The term pitmaster gets tossed around a lot (sorry!), but a better phrase for a barbecue master might be firefighter. The real name of the game is controlling your heat source.
“Fire is a living entity. It eats and it breathes, it can breed and spread. It’s very unpredictable,” says Mueller. “If it doesn’t have oxygen and fuel, it doesn’t live. Clearly the wood is the fuel source, but what we control is how much air flow gets to the system, which allows for combustion. That’s the fire consuming the wood.
“The byproduct of that is the hot stream of air. You’re creating a high pressure system, just like heated air in a hot air balloon. The molecules are moving faster, further apart, and expand. They do the same thing in a fire box. You want to keep that door largely closed.
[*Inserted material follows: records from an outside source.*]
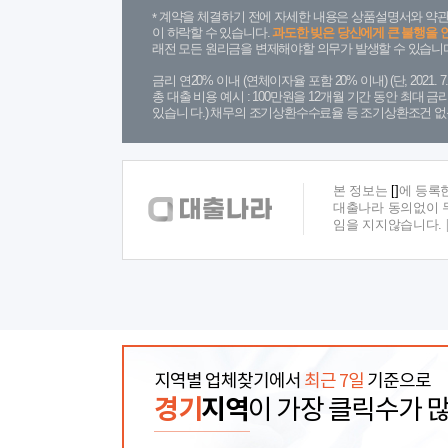
계약을 체결하기 전에 자세한 내용은 상품설명서와 약관
이 하락할 수 있습니다.
과도한 빚은 당신에게 큰 불행을 
래전 모든 원리금을 변제해야할 의무가 발생할 수 있습니다
금리 연20% 이내 (연체이자율 포함 20% 이내) (단, 2021
총 대출 비용 예시 : 100만원을 12개월 기간 동안 최대 
있습니 다.) 채무의 조기상환수수료율 등 조기상환조건 없
본 정보는
[]
에 등록
대출나라 동의없이 무
임을 지지않습니다.
지역별 업체찾기에서
최근 7일
기준으로
경기
지역
이 가장 클릭수가 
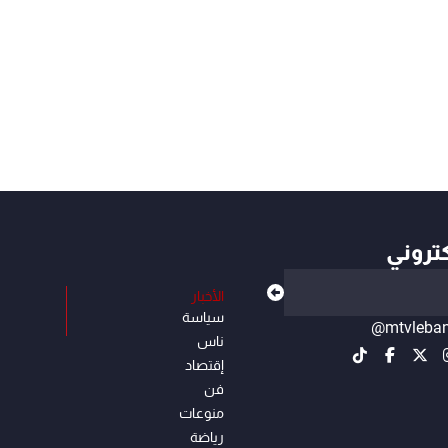
كتروني
الأخبار
سياسة
@mtvleba
ناس
إقتصاد
فن
منوعات
رياضة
The more it’s closed, the more it pushes air through the system.”
Mueller goes on to describe the Venturi effect and aerodynamics and the physics of chamber shape and a lot of other barbecue science, but the Cliff Notes version is that you should look at the color of your smoke. Dark smoke means you’ll need to open the airflow. Eventually you’ll understand how exhaust affects what’s happening in the chamber, but in the meantime, just make sure you keep that smoke clear.
“You’re gonna have to get control on your desire to look inside the pit every 20 minutes,” says Mueller. “Distract yourself, go do something else. Set a timer to remind yourself to feed the fire, but leave everything else alone.”
That said, once in the red zone, vigilance is crucial. “You’re putting 12 hours of time in for a 20-minute window that you can’t miss. It’s like NASA missing its trajectory. If you’re a quarter of a degree off, you skip off the atmosphere and head out into the solar system.”
Got it? Good. Now go forth and smoke. And then do it a few more times… chances are, you did it wrong. And that's ok. Eventually, it’ll smell (and taste) like victory.